Marnie took the lead with the question. “I’m so sorry to see this happen to you. We had a question about a recent will—her name was Jessica—I believe she came in to see you right before she was killed.”
Johanna was impressed. Marnie had breezed right over the fact that neither of them had any inkling of the woman’s last name. She’d been identified by her first name. Neither of them had apparently watched the local news to find out names, ages, and other such demographic information.
“Are you the next of kin?” he asked.
“A friend of a relative,” Marnie replied. Given the fact that they knew Thomas, Johanna thought that a true enough statement.
“Well, two things. First, you can tell the family that there is no new will. Yes, she came to see me, but she was killed before the will could be drafted and signed. So the old will is still in effect. I will tell you about the process, but I won’t answer anything about the contents of the will itself.”
Johanna took a turn. “Is it still in effect, or was it lost in the house that is afire?”
The lawyer looked like he might be ill. “I have backups for most of my paperwork. I imagine that the courts will confiscate them, in this case.”
“But you can’t be sure?”
“Not necessarily. It depends on the level of documentation, if the witnesses can testify, and if the document was maliciously destroyed.”
“So would there be an older will then, if that’s the case?”
The lawyer shook his head. “No, that’s the only one that I know of. So that would mean that she died intestate.”
Johanna had taken a college-level law class, so she at least knew the basics. In the absence of a will, all of the nieces and nephews would split the estate evenly, providing that Jessica had no sisters or brothers still alive.
She could get that information from Thomas and any information he might have about the last will.
What worried her the most was what had prompted Jessica to writ
e a new will now? Had something changed with one of her relatives? Had someone died or someone done something that now required them to be removed from the will? Perhaps Thomas would know that as well, or that might be something they would have to discover for themselves.
When they arrived back at the apartment, a man was waiting at the door.
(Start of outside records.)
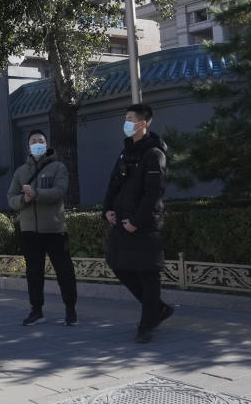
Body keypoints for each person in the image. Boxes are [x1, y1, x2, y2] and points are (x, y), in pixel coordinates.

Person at [102, 103, 173, 343]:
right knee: (118, 264)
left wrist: (137, 221)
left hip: (144, 225)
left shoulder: (154, 154)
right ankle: (158, 309)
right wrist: (107, 210)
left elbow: (153, 193)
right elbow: (114, 184)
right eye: (126, 118)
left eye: (130, 118)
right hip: (123, 222)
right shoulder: (125, 152)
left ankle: (147, 324)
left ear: (143, 123)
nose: (126, 122)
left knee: (148, 273)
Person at [8, 129, 78, 326]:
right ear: (28, 146)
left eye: (41, 140)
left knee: (64, 271)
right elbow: (11, 198)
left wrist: (36, 193)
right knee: (34, 273)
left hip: (55, 229)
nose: (37, 143)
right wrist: (24, 199)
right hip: (30, 231)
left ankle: (71, 309)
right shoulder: (21, 172)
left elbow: (59, 191)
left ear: (46, 145)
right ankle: (36, 310)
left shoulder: (58, 167)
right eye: (33, 140)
She suspected that he was the rental car person as he was holding a set of keys in his hand. She’d made arrangements with a rental car company since her own car was missing and possibly gone forever. She signed the necessary papers, and the two women went inside.
“I was thinking,” Johanna said and began to list out the train of thought she’d had at the lawyer’s office. “The destruction of the lawyer’s office is the first clue that points to a particular act. The place was destroyed because Jessica had left instructions on a new will and the lawyer held that last will. Because of that, the office was destroyed.”
Marnie nodded. “That then meant that the motive had been greed all along. Someone wanted the money, and so they had to stop the lawyer and kill Jessica. But why kill her first?”
“Well, as long as she was alive, there was a chance that she’d make a new will. I mean, I think it’s even legal in this state to write your own. If that happened, the killer wouldn’t even know if a new will existed.”
“So Jessica had to die. What about the rest?” Marnie asked. “The lawyer?”
“The lawyer didn’t have to die, but the killer had to take care of all the papers that the lawyer had. It was far easier for the killer to burn everything rather than find the specific paperwork and remove it. Plus, if everything was burned, the focus wouldn’t be on the person who wanted a new will. Every client’s family now had a reason—not just Jessica’s family.”
“Then why steal her car if you’re going to kill her and destroy the new will anyway?”
“That had to be to stall her somehow. I’m not clear on that yet, but it’s certainly a good place to start. Why would the killer want her to be delayed in getting to the lawyer’s office?”